Given the records below, pull every line with the word "datetime" into the answer.

------ Data to use

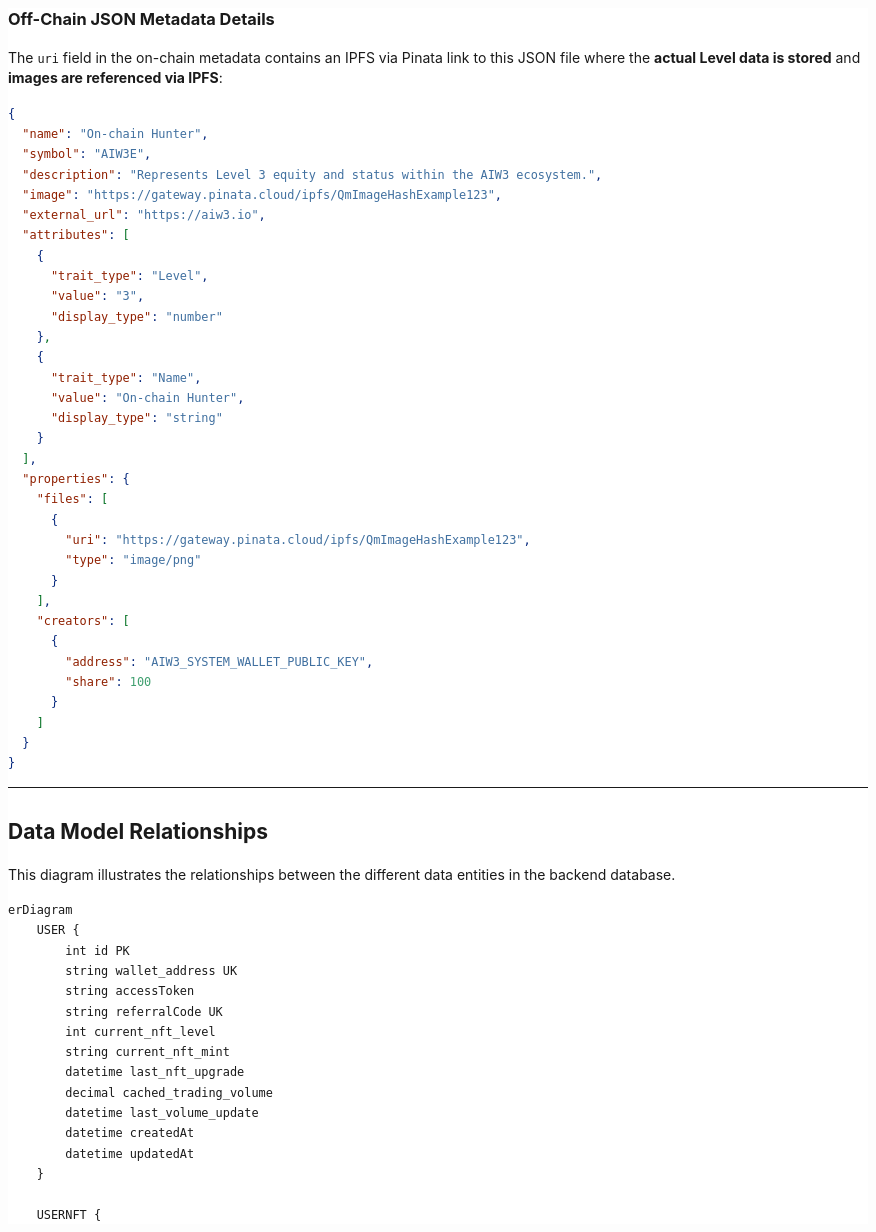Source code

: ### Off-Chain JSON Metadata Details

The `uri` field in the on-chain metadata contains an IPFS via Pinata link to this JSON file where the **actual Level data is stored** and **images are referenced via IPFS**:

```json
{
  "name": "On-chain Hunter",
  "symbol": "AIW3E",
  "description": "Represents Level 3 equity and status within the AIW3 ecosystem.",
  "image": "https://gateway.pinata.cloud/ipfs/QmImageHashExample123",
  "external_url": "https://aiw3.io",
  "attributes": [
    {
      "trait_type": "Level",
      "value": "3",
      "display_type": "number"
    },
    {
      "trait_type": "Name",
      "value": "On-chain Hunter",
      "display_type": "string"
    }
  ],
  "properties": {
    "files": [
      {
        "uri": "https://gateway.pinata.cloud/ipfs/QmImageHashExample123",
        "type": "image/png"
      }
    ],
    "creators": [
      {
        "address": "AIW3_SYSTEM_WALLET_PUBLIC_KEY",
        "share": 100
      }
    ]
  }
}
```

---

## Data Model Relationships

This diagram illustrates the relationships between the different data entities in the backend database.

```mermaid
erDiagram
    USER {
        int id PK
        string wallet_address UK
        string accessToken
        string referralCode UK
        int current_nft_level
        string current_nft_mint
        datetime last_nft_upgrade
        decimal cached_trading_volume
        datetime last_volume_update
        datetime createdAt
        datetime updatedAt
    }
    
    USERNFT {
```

------------
------ Data to use

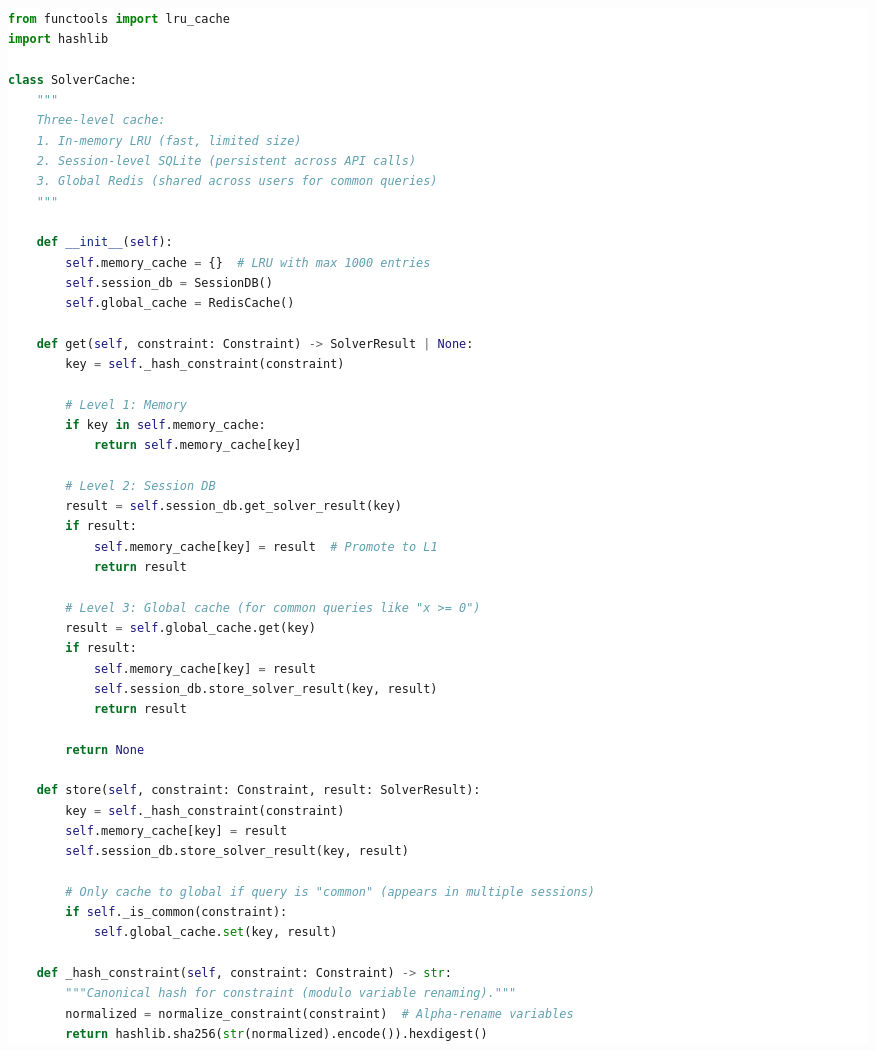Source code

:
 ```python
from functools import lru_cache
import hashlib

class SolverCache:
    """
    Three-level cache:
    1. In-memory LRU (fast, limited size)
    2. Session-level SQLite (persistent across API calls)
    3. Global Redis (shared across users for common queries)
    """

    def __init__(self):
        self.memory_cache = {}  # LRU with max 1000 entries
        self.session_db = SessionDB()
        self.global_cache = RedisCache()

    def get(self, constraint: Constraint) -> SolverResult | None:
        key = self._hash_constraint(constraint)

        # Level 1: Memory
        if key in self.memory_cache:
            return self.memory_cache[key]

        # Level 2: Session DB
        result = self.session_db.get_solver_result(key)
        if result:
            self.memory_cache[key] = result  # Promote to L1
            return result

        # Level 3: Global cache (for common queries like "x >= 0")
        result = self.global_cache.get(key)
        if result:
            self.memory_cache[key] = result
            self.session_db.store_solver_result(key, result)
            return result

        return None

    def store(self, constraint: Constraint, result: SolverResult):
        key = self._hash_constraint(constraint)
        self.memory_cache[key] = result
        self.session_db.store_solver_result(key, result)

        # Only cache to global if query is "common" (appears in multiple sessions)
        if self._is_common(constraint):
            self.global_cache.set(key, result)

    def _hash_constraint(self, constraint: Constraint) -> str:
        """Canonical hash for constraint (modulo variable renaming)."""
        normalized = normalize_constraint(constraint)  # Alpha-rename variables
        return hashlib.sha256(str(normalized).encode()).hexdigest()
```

------------

**Response to the task**.
        datetime last_nft_upgrade
        datetime last_volume_update
        datetime createdAt
        datetime updatedAt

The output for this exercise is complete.